INSTRUCTIONS FOR THE TASK » Copy the data below, swapping every "scientific name" for "species" and leaving everything else unchanged.

[Collection entries]
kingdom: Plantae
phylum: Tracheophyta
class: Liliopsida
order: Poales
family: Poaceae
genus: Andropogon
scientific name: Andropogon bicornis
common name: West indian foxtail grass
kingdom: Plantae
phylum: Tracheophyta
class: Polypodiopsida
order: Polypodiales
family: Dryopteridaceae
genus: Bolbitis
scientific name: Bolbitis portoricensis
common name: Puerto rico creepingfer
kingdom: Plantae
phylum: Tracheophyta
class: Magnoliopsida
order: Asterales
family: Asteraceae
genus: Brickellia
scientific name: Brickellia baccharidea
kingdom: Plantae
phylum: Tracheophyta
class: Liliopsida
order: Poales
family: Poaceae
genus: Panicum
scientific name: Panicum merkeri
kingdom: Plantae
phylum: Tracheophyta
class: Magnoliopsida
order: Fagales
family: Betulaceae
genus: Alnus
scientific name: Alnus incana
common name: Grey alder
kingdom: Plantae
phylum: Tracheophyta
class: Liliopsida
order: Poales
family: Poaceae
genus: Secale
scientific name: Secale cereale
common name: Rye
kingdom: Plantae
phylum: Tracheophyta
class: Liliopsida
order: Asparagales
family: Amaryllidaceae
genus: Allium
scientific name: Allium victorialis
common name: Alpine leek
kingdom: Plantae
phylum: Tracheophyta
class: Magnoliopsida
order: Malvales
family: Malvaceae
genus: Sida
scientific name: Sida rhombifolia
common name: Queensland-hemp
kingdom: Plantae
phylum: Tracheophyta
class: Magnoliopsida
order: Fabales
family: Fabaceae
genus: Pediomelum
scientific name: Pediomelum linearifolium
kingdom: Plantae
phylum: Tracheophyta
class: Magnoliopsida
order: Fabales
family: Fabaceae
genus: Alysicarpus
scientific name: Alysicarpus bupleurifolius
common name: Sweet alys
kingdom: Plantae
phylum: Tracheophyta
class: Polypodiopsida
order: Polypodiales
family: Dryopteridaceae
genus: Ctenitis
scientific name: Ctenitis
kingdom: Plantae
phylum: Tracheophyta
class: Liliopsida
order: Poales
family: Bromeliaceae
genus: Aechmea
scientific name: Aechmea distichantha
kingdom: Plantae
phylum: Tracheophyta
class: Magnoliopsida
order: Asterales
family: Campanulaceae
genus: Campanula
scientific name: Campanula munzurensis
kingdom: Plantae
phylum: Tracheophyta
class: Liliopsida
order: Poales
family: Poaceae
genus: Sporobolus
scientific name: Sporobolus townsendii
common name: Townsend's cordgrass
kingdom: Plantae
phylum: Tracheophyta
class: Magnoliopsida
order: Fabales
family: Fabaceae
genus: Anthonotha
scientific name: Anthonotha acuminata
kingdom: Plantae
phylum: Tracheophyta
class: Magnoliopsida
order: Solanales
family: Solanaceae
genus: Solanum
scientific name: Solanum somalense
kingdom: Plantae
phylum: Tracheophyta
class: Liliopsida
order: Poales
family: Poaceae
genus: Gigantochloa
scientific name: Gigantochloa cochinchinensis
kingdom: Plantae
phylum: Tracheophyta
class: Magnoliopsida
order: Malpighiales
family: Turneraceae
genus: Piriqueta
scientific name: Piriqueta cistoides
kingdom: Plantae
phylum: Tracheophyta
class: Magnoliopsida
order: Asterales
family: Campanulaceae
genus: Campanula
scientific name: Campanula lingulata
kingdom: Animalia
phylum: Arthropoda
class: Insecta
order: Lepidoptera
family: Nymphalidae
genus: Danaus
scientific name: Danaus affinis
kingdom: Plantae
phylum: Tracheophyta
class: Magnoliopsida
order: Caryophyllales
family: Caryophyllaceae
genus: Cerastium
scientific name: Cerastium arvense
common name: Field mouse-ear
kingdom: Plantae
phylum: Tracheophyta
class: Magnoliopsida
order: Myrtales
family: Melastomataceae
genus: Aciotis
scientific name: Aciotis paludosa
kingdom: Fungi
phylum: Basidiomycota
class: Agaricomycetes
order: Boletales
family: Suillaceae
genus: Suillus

TASK OUTPUT »
kingdom: Plantae
phylum: Tracheophyta
class: Liliopsida
order: Poales
family: Poaceae
genus: Andropogon
species: Andropogon bicornis
common name: West indian foxtail grass
kingdom: Plantae
phylum: Tracheophyta
class: Polypodiopsida
order: Polypodiales
family: Dryopteridaceae
genus: Bolbitis
species: Bolbitis portoricensis
common name: Puerto rico creepingfer
kingdom: Plantae
phylum: Tracheophyta
class: Magnoliopsida
order: Asterales
family: Asteraceae
genus: Brickellia
species: Brickellia baccharidea
kingdom: Plantae
phylum: Tracheophyta
class: Liliopsida
order: Poales
family: Poaceae
genus: Panicum
species: Panicum merkeri
kingdom: Plantae
phylum: Tracheophyta
class: Magnoliopsida
order: Fagales
family: Betulaceae
genus: Alnus
species: Alnus incana
common name: Grey alder
kingdom: Plantae
phylum: Tracheophyta
class: Liliopsida
order: Poales
family: Poaceae
genus: Secale
species: Secale cereale
common name: Rye
kingdom: Plantae
phylum: Tracheophyta
class: Liliopsida
order: Asparagales
family: Amaryllidaceae
genus: Allium
species: Allium victorialis
common name: Alpine leek
kingdom: Plantae
phylum: Tracheophyta
class: Magnoliopsida
order: Malvales
family: Malvaceae
genus: Sida
species: Sida rhombifolia
common name: Queensland-hemp
kingdom: Plantae
phylum: Tracheophyta
class: Magnoliopsida
order: Fabales
family: Fabaceae
genus: Pediomelum
species: Pediomelum linearifolium
kingdom: Plantae
phylum: Tracheophyta
class: Magnoliopsida
order: Fabales
family: Fabaceae
genus: Alysicarpus
species: Alysicarpus bupleurifolius
common name: Sweet alys
kingdom: Plantae
phylum: Tracheophyta
class: Polypodiopsida
order: Polypodiales
family: Dryopteridaceae
genus: Ctenitis
species: Ctenitis
kingdom: Plantae
phylum: Tracheophyta
class: Liliopsida
order: Poales
family: Bromeliaceae
genus: Aechmea
species: Aechmea distichantha
kingdom: Plantae
phylum: Tracheophyta
class: Magnoliopsida
order: Asterales
family: Campanulaceae
genus: Campanula
species: Campanula munzurensis
kingdom: Plantae
phylum: Tracheophyta
class: Liliopsida
order: Poales
family: Poaceae
genus: Sporobolus
species: Sporobolus townsendii
common name: Townsend's cordgrass
kingdom: Plantae
phylum: Tracheophyta
class: Magnoliopsida
order: Fabales
family: Fabaceae
genus: Anthonotha
species: Anthonotha acuminata
kingdom: Plantae
phylum: Tracheophyta
class: Magnoliopsida
order: Solanales
family: Solanaceae
genus: Solanum
species: Solanum somalense
kingdom: Plantae
phylum: Tracheophyta
class: Liliopsida
order: Poales
family: Poaceae
genus: Gigantochloa
species: Gigantochloa cochinchinensis
kingdom: Plantae
phylum: Tracheophyta
class: Magnoliopsida
order: Malpighiales
family: Turneraceae
genus: Piriqueta
species: Piriqueta cistoides
kingdom: Plantae
phylum: Tracheophyta
class: Magnoliopsida
order: Asterales
family: Campanulaceae
genus: Campanula
species: Campanula lingulata
kingdom: Animalia
phylum: Arthropoda
class: Insecta
order: Lepidoptera
family: Nymphalidae
genus: Danaus
species: Danaus affinis
kingdom: Plantae
phylum: Tracheophyta
class: Magnoliopsida
order: Caryophyllales
family: Caryophyllaceae
genus: Cerastium
species: Cerastium arvense
common name: Field mouse-ear
kingdom: Plantae
phylum: Tracheophyta
class: Magnoliopsida
order: Myrtales
family: Melastomataceae
genus: Aciotis
species: Aciotis paludosa
kingdom: Fungi
phylum: Basidiomycota
class: Agaricomycetes
order: Boletales
family: Suillaceae
genus: Suillus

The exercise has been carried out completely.